The National Higher Education Entrance Examination, called the Gaokao, is a grueling two-day, nine-hour test famed for its difficulty. One’s score on the test is by far the most important factor in university admissions, meaning success or failure is often the difference between a successful professional career and a life of menial labor. Over nine millions students take the test each year, and because of its high importance it’s unsurprising there are many efforts to cheat on it.

Over time, cheating has evolved far beyond simple individual stunts like hiding a few notes on one’s person. Now, cheating is a group effort, and crosses over into full-blown government corruption. In 2015, for instance, 42 people in Jiangxi Province, including 22 government officials, were caught organizing a major cheating effort.
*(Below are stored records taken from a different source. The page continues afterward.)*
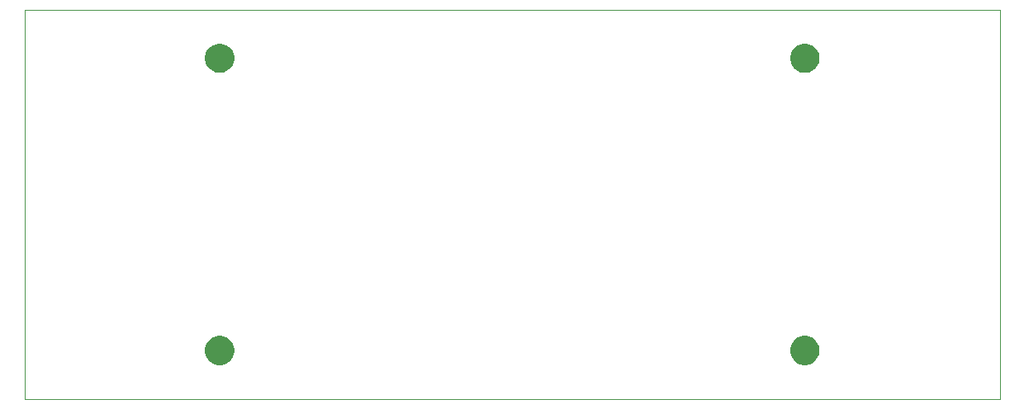
<source format=gbr>
%TF.GenerationSoftware,Altium Limited,Altium Designer,21.2.2 (38)*%
G04 Layer_Color=0*
%FSLAX45Y45*%
%MOMM*%
%TF.SameCoordinates,908A5498-0BB4-4271-8F68-DE63ACD0DB91*%
%TF.FilePolarity,Positive*%
%TF.FileFunction,Profile,NP*%
%TF.Part,Single*%
G01*
G75*
%TA.AperFunction,Profile*%
%ADD14C,0.02540*%
G36*
X7850000Y500000D02*
Y485226D01*
X7855764Y456246D01*
X7867072Y428948D01*
X7883487Y404380D01*
X7904380Y383487D01*
X7928948Y367072D01*
X7956246Y355764D01*
X7985226Y350000D01*
X8000000D01*
X8014774D01*
X8043753Y355764D01*
X8071051Y367072D01*
X8095619Y383487D01*
X8116512Y404380D01*
X8132928Y428948D01*
X8144235Y456246D01*
X8150000Y485226D01*
Y500000D01*
Y514774D01*
X8144235Y543753D01*
X8132928Y571051D01*
X8116512Y595619D01*
X8095619Y616512D01*
X8071051Y632928D01*
X8043753Y644235D01*
X8014774Y650000D01*
X8000000D01*
X7985226D01*
X7956246Y644235D01*
X7928948Y632928D01*
X7904380Y616512D01*
X7883487Y595619D01*
X7867072Y571051D01*
X7855764Y543753D01*
X7850000Y514774D01*
Y500000D01*
D01*
D02*
G37*
G36*
Y3500000D02*
Y3485226D01*
X7855764Y3456247D01*
X7867072Y3428948D01*
X7883487Y3404381D01*
X7904380Y3383488D01*
X7928948Y3367072D01*
X7956246Y3355764D01*
X7985226Y3350000D01*
X8000000D01*
X8014774D01*
X8043753Y3355764D01*
X8071051Y3367072D01*
X8095619Y3383488D01*
X8116512Y3404381D01*
X8132928Y3428948D01*
X8144235Y3456247D01*
X8150000Y3485226D01*
Y3500000D01*
Y3514774D01*
X8144235Y3543753D01*
X8132928Y3571052D01*
X8116512Y3595619D01*
X8095619Y3616512D01*
X8071051Y3632928D01*
X8043753Y3644236D01*
X8014774Y3650000D01*
X8000000D01*
X7985226D01*
X7956246Y3644236D01*
X7928948Y3632928D01*
X7904380Y3616512D01*
X7883487Y3595619D01*
X7867072Y3571052D01*
X7855764Y3543753D01*
X7850000Y3514774D01*
Y3500000D01*
D01*
D02*
G37*
G36*
X1850000Y500000D02*
Y485226D01*
X1855764Y456246D01*
X1867072Y428948D01*
X1883487Y404380D01*
X1904380Y383487D01*
X1928948Y367072D01*
X1956247Y355764D01*
X1985226Y350000D01*
X2000000D01*
X2014774D01*
X2043753Y355764D01*
X2071051Y367072D01*
X2095619Y383487D01*
X2116512Y404380D01*
X2132928Y428948D01*
X2144235Y456246D01*
X2150000Y485226D01*
Y500000D01*
Y514774D01*
X2144235Y543753D01*
X2132928Y571051D01*
X2116512Y595619D01*
X2095619Y616512D01*
X2071051Y632928D01*
X2043753Y644235D01*
X2014774Y650000D01*
X2000000D01*
X1985226D01*
X1956247Y644235D01*
X1928948Y632928D01*
X1904380Y616512D01*
X1883487Y595619D01*
X1867072Y571051D01*
X1855764Y543753D01*
X1850000Y514774D01*
Y500000D01*
D01*
D02*
G37*
G36*
X2000000Y3350000D02*
X1985226D01*
X1956247Y3355764D01*
X1928948Y3367072D01*
X1904380Y3383488D01*
X1883487Y3404381D01*
X1867072Y3428948D01*
X1855764Y3456247D01*
X1850000Y3485226D01*
Y3500000D01*
Y3514774D01*
X1855764Y3543753D01*
X1867072Y3571052D01*
X1883487Y3595619D01*
X1904380Y3616512D01*
X1928948Y3632928D01*
X1956247Y3644236D01*
X1985226Y3650000D01*
X2000000D01*
X2014774D01*
X2043753Y3644236D01*
X2071051Y3632928D01*
X2095619Y3616512D01*
X2116512Y3595619D01*
X2132928Y3571052D01*
X2144235Y3543753D01*
X2150000Y3514774D01*
Y3500000D01*
Y3485226D01*
X2144235Y3456247D01*
X2132928Y3428948D01*
X2116512Y3404381D01*
X2095619Y3383488D01*
X2071051Y3367072D01*
X2043753Y3355764D01*
X2014774Y3350000D01*
X2000000D01*
D01*
D02*
G37*
D14*
X0Y0D02*
Y4000000D01*
X10000000D01*
Y0D01*
X0D01*
%TF.MD5,93ac45aa289a173d8866b5ba55240dd5*%
M02*

</source>
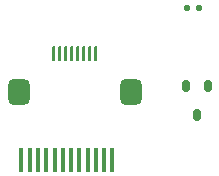
<source format=gtp>
G04*
G04 #@! TF.GenerationSoftware,Altium Limited,Altium Designer,21.0.8 (223)*
G04*
G04 Layer_Color=8421504*
%FSLAX25Y25*%
%MOIN*%
G70*
G04*
G04 #@! TF.SameCoordinates,DDAD6121-85C3-450B-9C8F-5C191A547606*
G04*
G04*
G04 #@! TF.FilePolarity,Positive*
G04*
G01*
G75*
G04:AMPARAMS|DCode=13|XSize=86mil|YSize=72mil|CornerRadius=18mil|HoleSize=0mil|Usage=FLASHONLY|Rotation=270.000|XOffset=0mil|YOffset=0mil|HoleType=Round|Shape=RoundedRectangle|*
%AMROUNDEDRECTD13*
21,1,0.08600,0.03600,0,0,270.0*
21,1,0.05000,0.07200,0,0,270.0*
1,1,0.03600,-0.01800,-0.02500*
1,1,0.03600,-0.01800,0.02500*
1,1,0.03600,0.01800,0.02500*
1,1,0.03600,0.01800,-0.02500*
%
%ADD13ROUNDEDRECTD13*%
G04:AMPARAMS|DCode=14|XSize=23.62mil|YSize=39.37mil|CornerRadius=5.91mil|HoleSize=0mil|Usage=FLASHONLY|Rotation=0.000|XOffset=0mil|YOffset=0mil|HoleType=Round|Shape=RoundedRectangle|*
%AMROUNDEDRECTD14*
21,1,0.02362,0.02756,0,0,0.0*
21,1,0.01181,0.03937,0,0,0.0*
1,1,0.01181,0.00591,-0.01378*
1,1,0.01181,-0.00591,-0.01378*
1,1,0.01181,-0.00591,0.01378*
1,1,0.01181,0.00591,0.01378*
%
%ADD14ROUNDEDRECTD14*%
G04:AMPARAMS|DCode=15|XSize=15.75mil|YSize=80mil|CornerRadius=3.94mil|HoleSize=0mil|Usage=FLASHONLY|Rotation=0.000|XOffset=0mil|YOffset=0mil|HoleType=Round|Shape=RoundedRectangle|*
%AMROUNDEDRECTD15*
21,1,0.01575,0.07213,0,0,0.0*
21,1,0.00787,0.08000,0,0,0.0*
1,1,0.00787,0.00394,-0.03606*
1,1,0.00787,-0.00394,-0.03606*
1,1,0.00787,-0.00394,0.03606*
1,1,0.00787,0.00394,0.03606*
%
%ADD15ROUNDEDRECTD15*%
G04:AMPARAMS|DCode=16|XSize=20mil|YSize=20mil|CornerRadius=5mil|HoleSize=0mil|Usage=FLASHONLY|Rotation=90.000|XOffset=0mil|YOffset=0mil|HoleType=Round|Shape=RoundedRectangle|*
%AMROUNDEDRECTD16*
21,1,0.02000,0.01000,0,0,90.0*
21,1,0.01000,0.02000,0,0,90.0*
1,1,0.01000,0.00500,0.00500*
1,1,0.01000,0.00500,-0.00500*
1,1,0.01000,-0.00500,-0.00500*
1,1,0.01000,-0.00500,0.00500*
%
%ADD16ROUNDEDRECTD16*%
G04:AMPARAMS|DCode=17|XSize=50mil|YSize=10mil|CornerRadius=2.5mil|HoleSize=0mil|Usage=FLASHONLY|Rotation=90.000|XOffset=0mil|YOffset=0mil|HoleType=Round|Shape=RoundedRectangle|*
%AMROUNDEDRECTD17*
21,1,0.05000,0.00500,0,0,90.0*
21,1,0.04500,0.01000,0,0,90.0*
1,1,0.00500,0.00250,0.02250*
1,1,0.00500,0.00250,-0.02250*
1,1,0.00500,-0.00250,-0.02250*
1,1,0.00500,-0.00250,0.02250*
%
%ADD17ROUNDEDRECTD17*%
D13*
X99126Y61500D02*
D03*
X62000D02*
D03*
D14*
X121260Y53689D02*
D03*
X117520Y63500D02*
D03*
X125000D02*
D03*
D15*
X93054Y38800D02*
D03*
X90298D02*
D03*
X84787D02*
D03*
X82031D02*
D03*
X73763D02*
D03*
X76519D02*
D03*
X65495D02*
D03*
X68251D02*
D03*
X87542D02*
D03*
X79275D02*
D03*
X71007D02*
D03*
X62739D02*
D03*
D16*
X118000Y89500D02*
D03*
X122000D02*
D03*
D17*
X73673Y73900D02*
D03*
X75642D02*
D03*
X77610D02*
D03*
X79579D02*
D03*
X81547D02*
D03*
X83516D02*
D03*
X85484D02*
D03*
X87453D02*
D03*
M02*

</source>
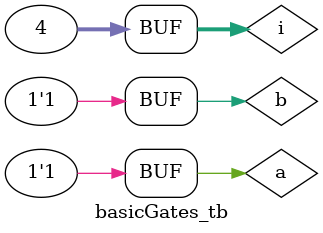
<source format=v>

module basicGates_tb;
  reg a,b;
  wire z;
  integer i;
  basicGates uut(.a(a),.b(b),.z(z));

  initial begin
    for(i=0;i<4;i=i+1)
      begin
        {a,b}=i; #10;
      end
  end
endmodule

</source>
Officials have used increasingly complex methods to detect and stop cheating, with Henan Province officialsdeploying a drone to catch cheaters last year. To keep completed tests secure against tampering, Beijing is having them escorted by a SWAT team.

Now, officials are also looking to stop cheating by drastically upping punishments. Thanks to a law created last fall, which officials say they plan to seriously enforce, cheating on the Gaokao is now a criminal offense as well as an academic one. The maximum penalty is seven years behind bars, and offenders will also be barred from taking the test for three years, effectively barring them from university.
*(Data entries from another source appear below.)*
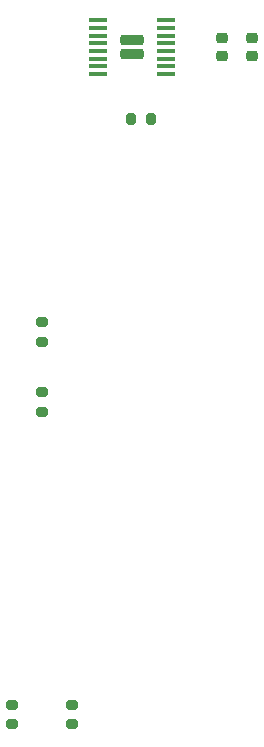
<source format=gtp>
%TF.GenerationSoftware,KiCad,Pcbnew,(6.0.7)*%
%TF.CreationDate,2023-08-18T16:06:47+09:00*%
%TF.ProjectId,graduate-project,67726164-7561-4746-952d-70726f6a6563,rev?*%
%TF.SameCoordinates,Original*%
%TF.FileFunction,Paste,Top*%
%TF.FilePolarity,Positive*%
%FSLAX46Y46*%
G04 Gerber Fmt 4.6, Leading zero omitted, Abs format (unit mm)*
G04 Created by KiCad (PCBNEW (6.0.7)) date 2023-08-18 16:06:47*
%MOMM*%
%LPD*%
G01*
G04 APERTURE LIST*
G04 Aperture macros list*
%AMRoundRect*
0 Rectangle with rounded corners*
0 $1 Rounding radius*
0 $2 $3 $4 $5 $6 $7 $8 $9 X,Y pos of 4 corners*
0 Add a 4 corners polygon primitive as box body*
4,1,4,$2,$3,$4,$5,$6,$7,$8,$9,$2,$3,0*
0 Add four circle primitives for the rounded corners*
1,1,$1+$1,$2,$3*
1,1,$1+$1,$4,$5*
1,1,$1+$1,$6,$7*
1,1,$1+$1,$8,$9*
0 Add four rect primitives between the rounded corners*
20,1,$1+$1,$2,$3,$4,$5,0*
20,1,$1+$1,$4,$5,$6,$7,0*
20,1,$1+$1,$6,$7,$8,$9,0*
20,1,$1+$1,$8,$9,$2,$3,0*%
G04 Aperture macros list end*
%ADD10RoundRect,0.200000X0.200000X0.275000X-0.200000X0.275000X-0.200000X-0.275000X0.200000X-0.275000X0*%
%ADD11RoundRect,0.225000X0.250000X-0.225000X0.250000X0.225000X-0.250000X0.225000X-0.250000X-0.225000X0*%
%ADD12RoundRect,0.200000X0.275000X-0.200000X0.275000X0.200000X-0.275000X0.200000X-0.275000X-0.200000X0*%
%ADD13RoundRect,0.232500X-0.757500X-0.232500X0.757500X-0.232500X0.757500X0.232500X-0.757500X0.232500X0*%
%ADD14RoundRect,0.100000X-0.687500X-0.100000X0.687500X-0.100000X0.687500X0.100000X-0.687500X0.100000X0*%
G04 APERTURE END LIST*
D10*
%TO.C,R3*%
X72707000Y-55626000D03*
X71057000Y-55626000D03*
%TD*%
D11*
%TO.C,C2*%
X81280000Y-50305000D03*
X81280000Y-48755000D03*
%TD*%
D12*
%TO.C,R2*%
X63500000Y-80390000D03*
X63500000Y-78740000D03*
%TD*%
%TO.C,R1*%
X63500000Y-74485000D03*
X63500000Y-72835000D03*
%TD*%
%TO.C,R4*%
X66040000Y-106870000D03*
X66040000Y-105220000D03*
%TD*%
D11*
%TO.C,C1*%
X78740000Y-50305000D03*
X78740000Y-48755000D03*
%TD*%
D12*
%TO.C,R5*%
X60960000Y-106870000D03*
X60960000Y-105220000D03*
%TD*%
D13*
%TO.C,U2*%
X71120000Y-50110000D03*
X71120000Y-48950000D03*
D14*
X68257500Y-47255000D03*
X68257500Y-47905000D03*
X68257500Y-48555000D03*
X68257500Y-49205000D03*
X68257500Y-49855000D03*
X68257500Y-50505000D03*
X68257500Y-51155000D03*
X68257500Y-51805000D03*
X73982500Y-51805000D03*
X73982500Y-51155000D03*
X73982500Y-50505000D03*
X73982500Y-49855000D03*
X73982500Y-49205000D03*
X73982500Y-48555000D03*
X73982500Y-47905000D03*
X73982500Y-47255000D03*
%TD*%
M02*

</source>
“Safeguarding fairness in the gaokao and education in general is the baseline for China to maintain social justice,” Chinese think tank head Xing Bingqi told the Global Times, a Chinese state-run newspaper. Performing well on the test is a means of social mobility for China’s poorer families, he said, making it critical to stop cheating by wealthier families with government connections.

Already, police have made 170 arrests for test-related offenses, the Global Times reported. Whether any of them will earn the most severe penalty remains to be seen.